**WHAT TO PRODUCE**. Only these lines of the data below are wanted: the one with "Identify the document", the one with "Rendered at 2001 by 1125 pixels.", and any lines between them, each repeated exactly.

**SUPPLIED DATA**.
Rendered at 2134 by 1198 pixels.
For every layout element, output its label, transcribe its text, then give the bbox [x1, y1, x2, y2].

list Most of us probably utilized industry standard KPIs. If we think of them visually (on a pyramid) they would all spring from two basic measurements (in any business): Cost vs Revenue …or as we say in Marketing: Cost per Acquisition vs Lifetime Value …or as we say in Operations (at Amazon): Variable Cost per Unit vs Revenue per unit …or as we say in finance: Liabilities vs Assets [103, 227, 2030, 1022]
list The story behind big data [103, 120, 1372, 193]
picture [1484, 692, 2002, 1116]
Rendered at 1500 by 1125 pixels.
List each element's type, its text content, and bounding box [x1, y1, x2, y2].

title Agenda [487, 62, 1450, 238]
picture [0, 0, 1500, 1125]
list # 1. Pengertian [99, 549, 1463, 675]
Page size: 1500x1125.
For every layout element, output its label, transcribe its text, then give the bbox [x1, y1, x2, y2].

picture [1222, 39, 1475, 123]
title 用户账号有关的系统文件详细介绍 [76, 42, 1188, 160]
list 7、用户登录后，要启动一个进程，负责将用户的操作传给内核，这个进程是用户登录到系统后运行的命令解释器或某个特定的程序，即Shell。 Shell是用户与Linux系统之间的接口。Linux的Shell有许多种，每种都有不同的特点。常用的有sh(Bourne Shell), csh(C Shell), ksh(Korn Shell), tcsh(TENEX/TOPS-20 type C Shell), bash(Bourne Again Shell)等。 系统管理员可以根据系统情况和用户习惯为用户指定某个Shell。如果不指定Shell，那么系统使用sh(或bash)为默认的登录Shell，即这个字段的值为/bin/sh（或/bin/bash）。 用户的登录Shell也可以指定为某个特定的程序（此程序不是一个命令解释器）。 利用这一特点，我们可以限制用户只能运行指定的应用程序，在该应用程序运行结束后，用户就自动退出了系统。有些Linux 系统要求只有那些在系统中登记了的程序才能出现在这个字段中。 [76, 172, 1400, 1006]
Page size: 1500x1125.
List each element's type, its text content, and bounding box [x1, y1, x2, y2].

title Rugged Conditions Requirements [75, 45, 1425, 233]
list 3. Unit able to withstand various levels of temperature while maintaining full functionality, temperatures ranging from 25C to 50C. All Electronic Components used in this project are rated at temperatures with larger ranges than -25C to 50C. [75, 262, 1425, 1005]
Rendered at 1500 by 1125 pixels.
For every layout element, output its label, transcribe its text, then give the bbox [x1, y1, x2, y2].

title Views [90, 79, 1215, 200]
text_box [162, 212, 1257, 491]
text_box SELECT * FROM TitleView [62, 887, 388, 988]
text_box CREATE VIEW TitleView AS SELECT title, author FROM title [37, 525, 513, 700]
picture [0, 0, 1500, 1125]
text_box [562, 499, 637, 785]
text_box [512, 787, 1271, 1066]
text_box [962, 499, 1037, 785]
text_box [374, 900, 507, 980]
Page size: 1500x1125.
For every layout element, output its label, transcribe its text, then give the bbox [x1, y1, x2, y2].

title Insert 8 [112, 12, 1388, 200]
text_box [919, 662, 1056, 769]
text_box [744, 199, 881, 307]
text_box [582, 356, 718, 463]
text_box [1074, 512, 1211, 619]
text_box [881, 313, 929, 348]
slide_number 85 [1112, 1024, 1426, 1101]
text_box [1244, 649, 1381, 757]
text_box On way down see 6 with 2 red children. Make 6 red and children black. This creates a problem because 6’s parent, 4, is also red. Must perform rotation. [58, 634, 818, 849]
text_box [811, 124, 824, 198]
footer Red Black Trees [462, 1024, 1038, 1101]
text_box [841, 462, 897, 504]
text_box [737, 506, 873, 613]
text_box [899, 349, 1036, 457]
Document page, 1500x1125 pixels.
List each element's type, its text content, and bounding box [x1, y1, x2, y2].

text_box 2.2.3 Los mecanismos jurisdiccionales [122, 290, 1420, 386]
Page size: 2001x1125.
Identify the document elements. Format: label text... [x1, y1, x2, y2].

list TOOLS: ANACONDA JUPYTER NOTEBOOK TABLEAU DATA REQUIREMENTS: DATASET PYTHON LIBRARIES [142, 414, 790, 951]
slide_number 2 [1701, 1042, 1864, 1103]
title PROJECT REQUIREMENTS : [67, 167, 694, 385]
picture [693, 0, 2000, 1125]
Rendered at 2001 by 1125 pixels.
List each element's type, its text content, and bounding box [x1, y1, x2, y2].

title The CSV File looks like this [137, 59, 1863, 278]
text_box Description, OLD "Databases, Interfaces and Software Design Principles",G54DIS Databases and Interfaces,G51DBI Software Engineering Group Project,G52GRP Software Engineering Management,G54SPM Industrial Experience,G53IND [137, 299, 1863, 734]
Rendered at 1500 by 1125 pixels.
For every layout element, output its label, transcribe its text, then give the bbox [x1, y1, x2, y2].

**RESPONSE AREA**.
Identify the document elements. Format: label text... [x1, y1, x2, y2].

list TOOLS: ANACONDA JUPYTER NOTEBOOK TABLEAU DATA REQUIREMENTS: DATASET PYTHON LIBRARIES [142, 414, 790, 951]
slide_number 2 [1701, 1042, 1864, 1103]
title PROJECT REQUIREMENTS : [67, 167, 694, 385]
picture [693, 0, 2000, 1125]
Rendered at 2001 by 1125 pixels.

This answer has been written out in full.